▶ Document section:
>> BEGIN
Examples

This module contains example(s) of solving boundary value problems using the bvp package.

scikits.bvp1lg.examples.bessel_colnew()

Examples

Let’s use colnew to solve a multi-point boundary value problem for the Bessel differential equation and another coupled differential equation:

u''(x) = -u'(x) / x + (nu**2/x**2 - 1) * u(x)        for 1 <= x <= 10
u(1)  = J_{nu}(1)
u(10) = J_{nu}(10)

v'(x) = x**(nu+1) * u(x)                             for 1 <= x <= 10
v(5)  = 5**(nu+1) * J_{nu+1}(5)

First import numpy and bvp

>>> import numpy as np
>>> import scipy.special as special

>>> import scikits.bvp1lg.colnew as colnew

Then specify the equation system

>>> nu = 3.4123

>>> degrees = [2, 1]
>>> def fsub(x, z):
...     u, du, v = z     # it's neat to name the variables
...     return np.array([-du/x + (nu**2/x**2 - 1)*u, x**(nu+1) * u])

Here, fsub is vectorized over x: x has shape (nx,) and z shape (mstar, nx), where mstar = 3 is the number of free variables: u, du and v. fsub should return a vector of shape (ncomp, nx) where ncomp is the number of equations.

The partial derivatives wrt. variables can be provided, to gain speed

>>> def dfsub(x, z):
...     u, du, v = z
...     zero = np.zeros(x.shape)
>> END
▶ Data records:
>> BEGIN
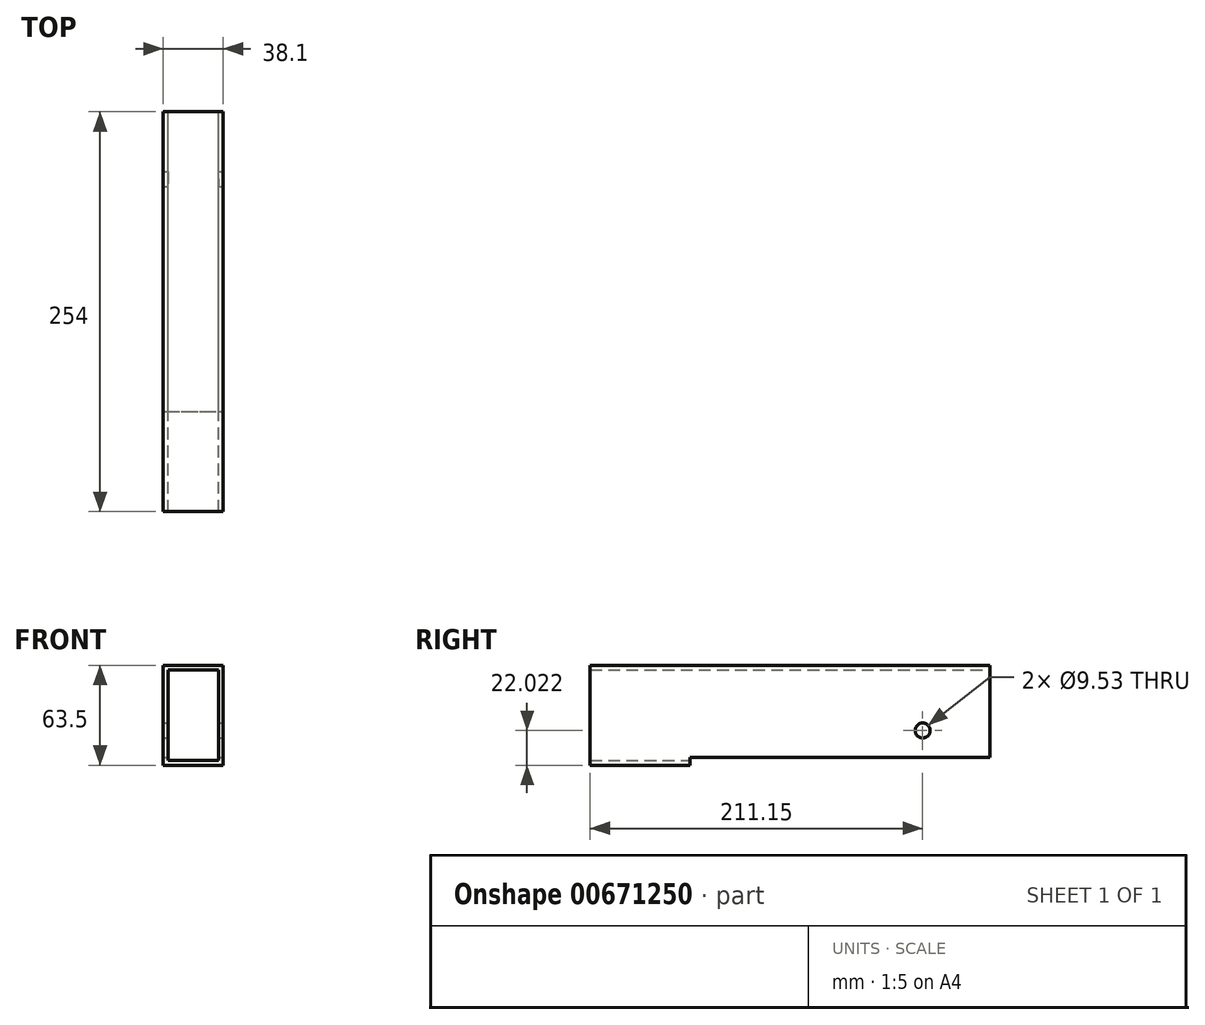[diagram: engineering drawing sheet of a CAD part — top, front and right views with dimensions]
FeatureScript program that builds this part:
annotation { "Feature Type Name" : "Feature", "Feature Type Description" : "" }
export const myFeature = defineFeature(function(context is Context, id is Id, definition is map)
    precondition{}
    {
        {
            var Q0;
            Q0=qCreatedBy(makeId("Front.planeOp"),FACE);
            var sketch = newSketch(context, id + "F0", { "sketchPlane" : qUnion([Q0])});
            skLineSegment(sketch, "E0.bottom", {"start": v(19.05, -31.75) * mm, "end": v(-19.05, -31.75) * mm});
            skLineSegment(sketch, "E0.top", {"start": v(19.05, 31.75) * mm, "end": v(-19.05, 31.75) * mm});
            skLineSegment(sketch, "E0.left", {"start": v(19.05, -31.75) * mm, "end": v(19.05, 31.75) * mm});
            skLineSegment(sketch, "E0.right", {"start": v(-19.05, -31.75) * mm, "end": v(-19.05, 31.75) * mm});
            skPoint(sketch, "E0.middle", {"position": v(0, 0) * mm});
            skLineSegment(sketch, "E1.0", {"start": v(-16, -28.7) * mm, "end": v(-16, 28.7) * mm});
            skLineSegment(sketch, "E1.1", {"start": v(16, -28.7) * mm, "end": v(-16, -28.7) * mm});
            skLineSegment(sketch, "E1.2", {"start": v(16, -28.7) * mm, "end": v(16, 28.7) * mm});
            skLineSegment(sketch, "E1.3", {"start": v(16, 28.7) * mm, "end": v(-16, 28.7) * mm});
            skSolve(sketch);
        }
        {
            var Q0;
            Q0=makeQuery(id+"F0.imprint","IMPRINT",FACE,{"disambiguationData":[TD([[makeQuery(id+"F0.imprint","IMPRINT",EDGE,{"derivedFrom":sQuery(id+"F0.wireOp",EDGE,"E0.bottom")}),-1.0]])]});
            extrude(context, id + "F1", {"entities" : qUnion([Q0]), "depth" : 254 * mm, "offsetDistance" : 25.4 * mm});
        }
        {
            var Q0;
            Q0=makeQuery(id+"F1.opExtrude","SWEPT_FACE",FACE,{"disambiguationData":[OSD([sQuery(id+"F0.wireOp",EDGE,"E0.left")])]});
            var sketch = newSketch(context, id + "F2", { "sketchPlane" : qUnion([Q0])});
            skLineSegment(sketch, "E2.bottom", {"start": v(0, -31.75) * mm, "end": v(-190.5, -31.75) * mm});
            skLineSegment(sketch, "E2.top", {"start": v(0, -26.67) * mm, "end": v(-190.5, -26.67) * mm});
            skLineSegment(sketch, "E2.left", {"start": v(0, -31.75) * mm, "end": v(0, -26.67) * mm});
            skLineSegment(sketch, "E2.right", {"start": v(-190.5, -31.75) * mm, "end": v(-190.5, -26.67) * mm});
            skCircle(sketch, "E3", {"center": v(-42.85, -9.73) * mm, "radius": 4.76 * mm});
            skSolve(sketch);
        }
        {
            var Q0;
            Q0=makeQuery(id+"F2.imprint","IMPRINT",FACE,{"disambiguationData":[TD([[makeQuery(id+"F2.imprint","IMPRINT",EDGE,{"derivedFrom":sQuery(id+"F2.wireOp",EDGE,"E2.bottom")}),1.0]])]});
            var Q1;
            Q1=makeQuery(id+"F2.imprint","IMPRINT",FACE,{"disambiguationData":[TD([[makeQuery(id+"F2.imprint","IMPRINT",EDGE,{"derivedFrom":sQuery(id+"F2.wireOp",EDGE,"E3")}),1.0]])]});
            extrude(context, id + "F3", {"entities" : qUnion([Q0, Q1]), "operationType" : NewBodyOperationType.REMOVE, "oppositeDirection" : true, "depth" : 50.8 * mm, "offsetDistance" : 25.4 * mm});
        }
    });
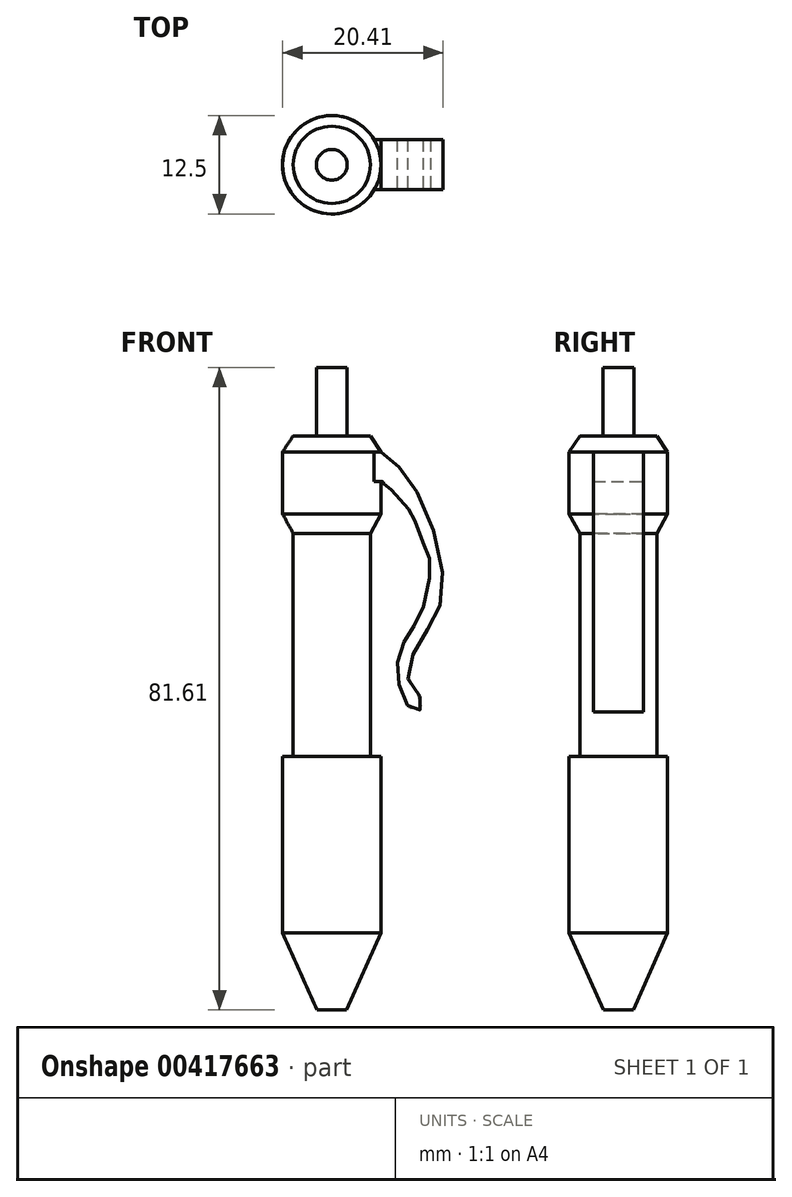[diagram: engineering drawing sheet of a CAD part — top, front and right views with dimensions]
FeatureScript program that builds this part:
annotation { "Feature Type Name" : "Feature", "Feature Type Description" : "" }
export const myFeature = defineFeature(function(context is Context, id is Id, definition is map)
    precondition{}
    {
        {
            var Q0;
            Q0=qCreatedBy(makeId("Front.planeOp"),FACE);
            var sketch = newSketch(context, id + "F0", { "sketchPlane" : qUnion([Q0])});
            skLineSegment(sketch, "E0", {"start": v(0, 0) * mm, "end": v(0, 81.61) * mm});
            skLineSegment(sketch, "E1", {"start": v(0, 0) * mm, "end": v(1.89, 0) * mm});
            skLineSegment(sketch, "E2", {"start": v(1.89, 0) * mm, "end": v(6.25, 9.77) * mm});
            skLineSegment(sketch, "E3", {"start": v(6.25, 9.77) * mm, "end": v(6.25, 32.23) * mm});
            skLineSegment(sketch, "E4", {"start": v(6.25, 32.23) * mm, "end": v(4.9, 32.23) * mm});
            skLineSegment(sketch, "E5", {"start": v(4.9, 32.23) * mm, "end": v(4.9, 60.53) * mm});
            skLineSegment(sketch, "E6", {"start": v(4.9, 60.53) * mm, "end": v(6.25, 63) * mm});
            skLineSegment(sketch, "E7", {"start": v(6.25, 63) * mm, "end": v(6.25, 70.9) * mm});
            skLineSegment(sketch, "E8", {"start": v(6.25, 70.9) * mm, "end": v(4.9, 72.9) * mm});
            skLineSegment(sketch, "E9", {"start": v(4.9, 72.9) * mm, "end": v(1.95, 72.9) * mm});
            skLineSegment(sketch, "E10", {"start": v(1.95, 72.9) * mm, "end": v(1.95, 81.61) * mm});
            skLineSegment(sketch, "E11", {"start": v(1.95, 81.61) * mm, "end": v(0, 81.61) * mm});
            skSolve(sketch);
        }
        {
            var Q0;
            Q0=makeQuery(id+"F0.imprint","IMPRINT",FACE,{"disambiguationData":[TD([[makeQuery(id+"F0.imprint","IMPRINT",EDGE,{"derivedFrom":sQuery(id+"F0.wireOp",EDGE,"E0")}),-1.0]])]});
            var Q1;
            Q1=sQuery(id+"F0.wireOp",EDGE,"E0");
            revolve(context, id + "F1", {"entities" : qUnion([Q0]), "axis" : qUnion([Q1]), "revolveType" : RevolveType.FULL});
        }
        {
            var Q0;
            Q0=qCreatedBy(makeId("Front.planeOp"),FACE);
            var sketch = newSketch(context, id + "F2", { "sketchPlane" : qUnion([Q0])});
            skFitSpline(sketch, "E12", {"points": [v(6.25, 70.9) * mm, v(10.3, 66.75) * mm, v(14.13, 53.37) * mm, v(11.46, 47.21) * mm, v(9.74, 41.71) * mm, v(11.61, 38.99) * mm, v(10.65, 37.87) * mm, v(8.94, 40.1) * mm, v(8.38, 44.34) * mm, v(9.74, 47.72) * mm, v(11.46, 50.65) * mm, v(12.52, 56.65) * mm, v(12.01, 58.32) * mm, v(10.5, 62.26) * mm, v(9.84, 63.52) * mm, v(6.66, 66.95) * mm, v(6.26, 67.13) * mm], "startDerivative": vector(52.56, -39.06) * mm, "endDerivative": vector(-14.4, 0.48) * mm});
            skLineSegment(sketch, "E13", {"start": v(6.25, 70.9) * mm, "end": v(5.34, 70.9) * mm});
            skLineSegment(sketch, "E14", {"start": v(5.34, 70.9) * mm, "end": v(5.34, 67.1) * mm});
            skLineSegment(sketch, "E15", {"start": v(5.34, 67.1) * mm, "end": v(6.26, 67.13) * mm});
            skSolve(sketch);
        }
        {
            var Q0;
            Q0 = qSketchRegion(id + "F2", true);
            extrude(context, id + "F3", {"entities" : qUnion([Q0]), "operationType" : NewBodyOperationType.ADD, "endBound" : BoundingType.SYMMETRIC, "depth" : 6.35 * mm});
        }
    });
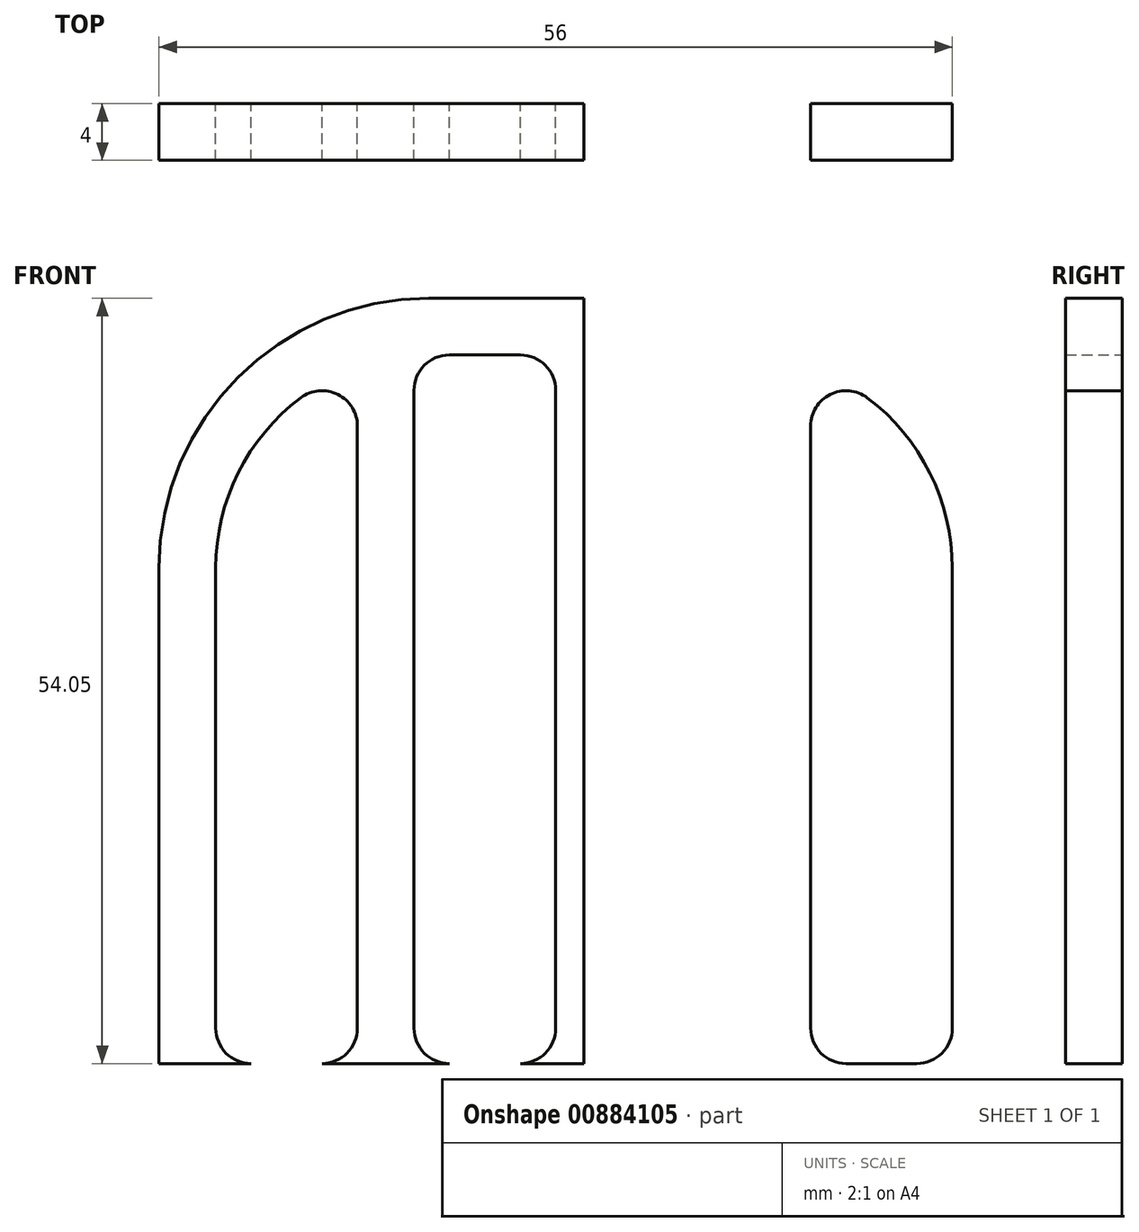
>> END
▶ Written instruction:
Answer these questions from the boundary value problem example:
1. What value does the code assign to nu?
2. Over what range of x are both differential equations defined?
3. What is mstar equal to, and what does it count?

▶ Answer to this exercise:
1. 3.4123
2. 1 <= x <= 10
3. mstar = 3, the number of free variables: u, du and v.